Ahde vefa Allah korkusuyla yakından alakalıdır. Bunun için sosyal muamelelerde dost ile düşman arasında herhangi bir ayrım yapılamaz. Her ikisi için de durum aynıdır. Ahde vefa dünyevî bir menfaat karşılığında değiştirilecek bir husus değildir. Çünkü verilen söz Allah adına verilmiştir. Buradaki mesele Allah'a karşı verilen ahde vefa meselesidir. Onun için de karşıdaki insanlar değil; Allah'ın emri gözetilir.

Kur'an-ı Kerim'de Allah Teala'nın Hz. Âdem’e Hz. Musa'ya Hz. İbrahim ve Hz. İsmail'e ahid verdiği ifade edilir (bkz. 2/Bakara 125; 7/A'râf 134; 20/Tâhâ 115).

Bu ahid genellikle emir veya talimat verme şeklinde açıklanmıştır. Yine Kuran’da Allah'la kulları arasındaki bir ahidleşmeden de bahsedilmiş (bkz. 36/Yasin 60) ve Allah adına verilen ahdin bozulmaması istenmiştir (bkz. 16/Nahl 91).

Allah'la yaptıkları muahedeye sadık kalanlara büyük mükâfat vaad edilmiş (bkz. 48/Fetih 10) ahdini yerine getirmeyenler fesatçı/bozguncu olarak nitelendirilmiş (bkz. 2/Bakara 27) ve Allah'a karşı ahidlerini hiçe sayanların ahirette hiçbir nasip alamayacakları haber verilmiştir (bkz. 3/Âl-i İmran 77). "Siz bana verdiğiniz ahde sadık kalın ki ben de size verdiğim ahdi ifa edeyim" (2/Bakara 40) mealindeki ayet değişik şekillerde tefsir edilmiştir. Bir yoruma göre ayette geçen birinci ahid Allah'ın kullarına olan emir yasak ve tavsiyeleri ikinci ahid ise Allah'ın kullarına vaad ettiği af ve mükâfatıdır. Diğer bir görüşe göre birinci ahid Allah'ın ahdi yani kulları üzerindeki hakkı ikinci ahid de kulların rableri üzerindeki haklarıdır.
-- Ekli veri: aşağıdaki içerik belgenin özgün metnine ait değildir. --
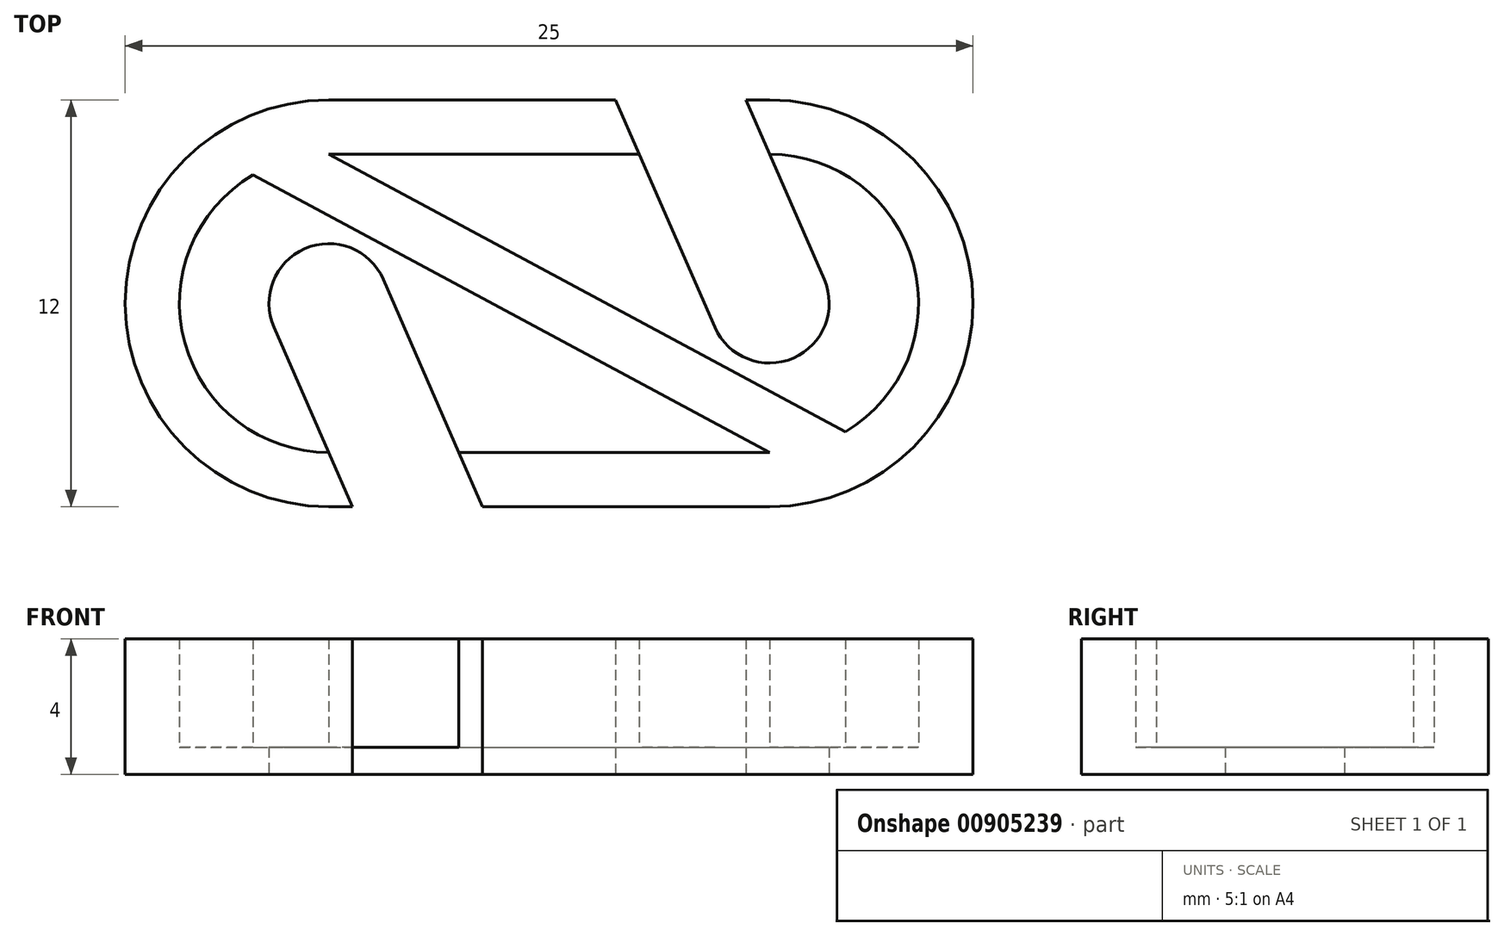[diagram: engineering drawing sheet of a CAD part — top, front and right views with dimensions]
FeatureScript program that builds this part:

Bir hadise göre Allah'ın kul üzerindeki hakkı kulun şirk koşmaksızın kendisine ibadet etmesi kulun Allah üzerindeki hakkı ise azap görmeden cennete girmesidir (bz. Buhâri Libas 101; Müslim İman 48). Semavî dinler Allah'la kulları arasında var olduğuna inanılan bir ahidleşmeye dayanır. Hz. Peygamberimiz dua ederken "Allah'ım! Gücüm yettiği kadar ahdine ve vaadine sadakat gösteriyorum" der ve kendini O'na karşı daima sorumlu hissederdi. (Buhâri Deavât 16; Tirmizî Deavât 15)

Ahde vefalı kullardan olmak her müimin açısından gözardı edilememsi gereken bir husustur. Selam ve dua ile.